Data excerpts
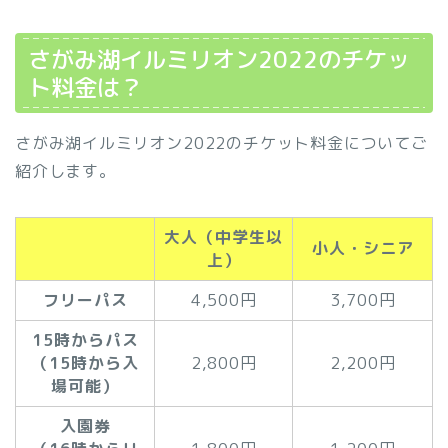
さがみ湖イルミリオン2022のチケッ
ト料金は？
さがみ湖イルミリオン2022のチケット料金についてご
紹介します。
大人（中学生以
小人・シニア
上）
フリーパス
4,500円
3,700円
15時からパス
（15時から入
2,800円
2,200円
場可能）
入園券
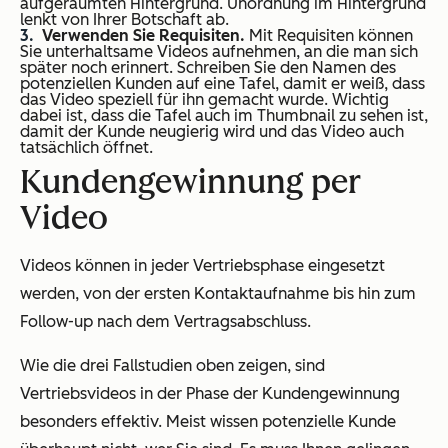
aufgeräumten Hintergrund. Unordnung im Hintergrund
lenkt von Ihrer Botschaft ab.
Verwenden Sie Requisiten.
Mit Requisiten können
Sie unterhaltsame Videos aufnehmen, an die man sich
später noch erinnert. Schreiben Sie den Namen des
potenziellen Kunden auf eine Tafel, damit er weiß, dass
das Video speziell für ihn gemacht wurde. Wichtig
dabei ist, dass die Tafel auch im Thumbnail zu sehen ist,
damit der Kunde neugierig wird und das Video auch
tatsächlich öffnet.
Kundengewinnung per
Video
Videos können in jeder Vertriebsphase eingesetzt
werden, von der ersten Kontaktaufnahme bis hin zum
Follow-up nach dem Vertragsabschluss.
Wie die drei Fallstudien oben zeigen, sind
Vertriebsvideos in der Phase der Kundengewinnung
besonders effektiv. Meist wissen potenzielle Kunde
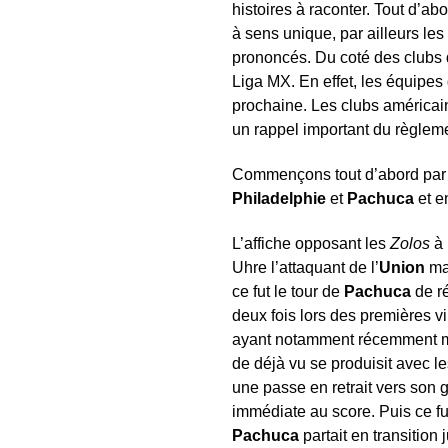
histoires à raconter. Tout d’abo
à sens unique, par ailleurs les
prononcés. Du coté des clubs 
Liga MX. En effet, les équipe
prochaine. Les clubs américains
un rappel important du règlemen
Commençons tout d’abord par les
Philadelphie
et
Pachuca
et e
L’affiche opposant les
Zolos
à
Uhre l’attaquant de l’
Union
man
ce fut le tour de
Pachuca
de ré
deux fois lors des premières v
ayant notamment récemment mis f
de déjà vu se produisit avec l
une passe en retrait vers son 
immédiate au score. Puis ce fu
Pachuca
partait en transition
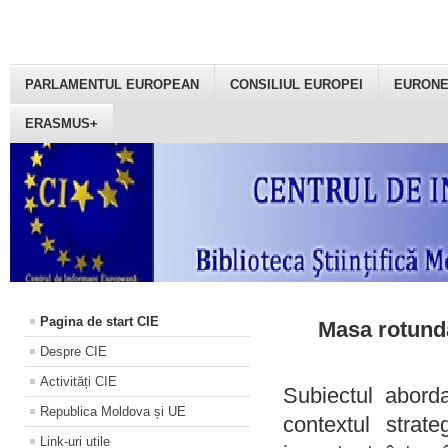
PARLAMENTUL EUROPEAN
CONSILIUL EUROPEI
EURON
ERASMUS+
Pagina de start CIE
Masa rotundă
Despre CIE
Activități CIE
Subiectul aborda
Republica Moldova și UE
contextul strat
Link-uri utile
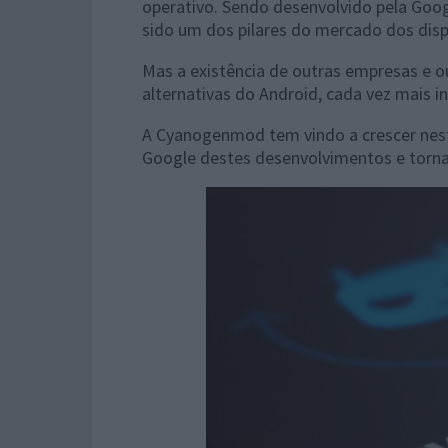
operativo. Sendo desenvolvido pela Goog
sido um dos pilares do mercado dos disp
Mas a existência de outras empresas e o
alternativas do Android, cada vez mais i
A Cyanogenmod tem vindo a crescer nest
Google destes desenvolvimentos e tornar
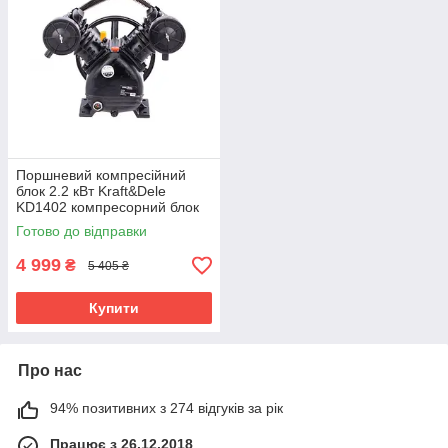
Поршневий компресійний
блок 2.2 кВт Kraft&Dele
KD1402 компресорний блок
2-поршневий
Готово до відправки
4 999
₴
5 405 ₴
Купити
Про нас
94% позитивних з 274 відгуків за рік
Працює з 26.12.2018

## What you need to do:
The job here is to find each line above with the word "блок" and copy it.

## Exercise response:
блок 2.2 кВт Kraft&Dele
KD1402 компресорний блок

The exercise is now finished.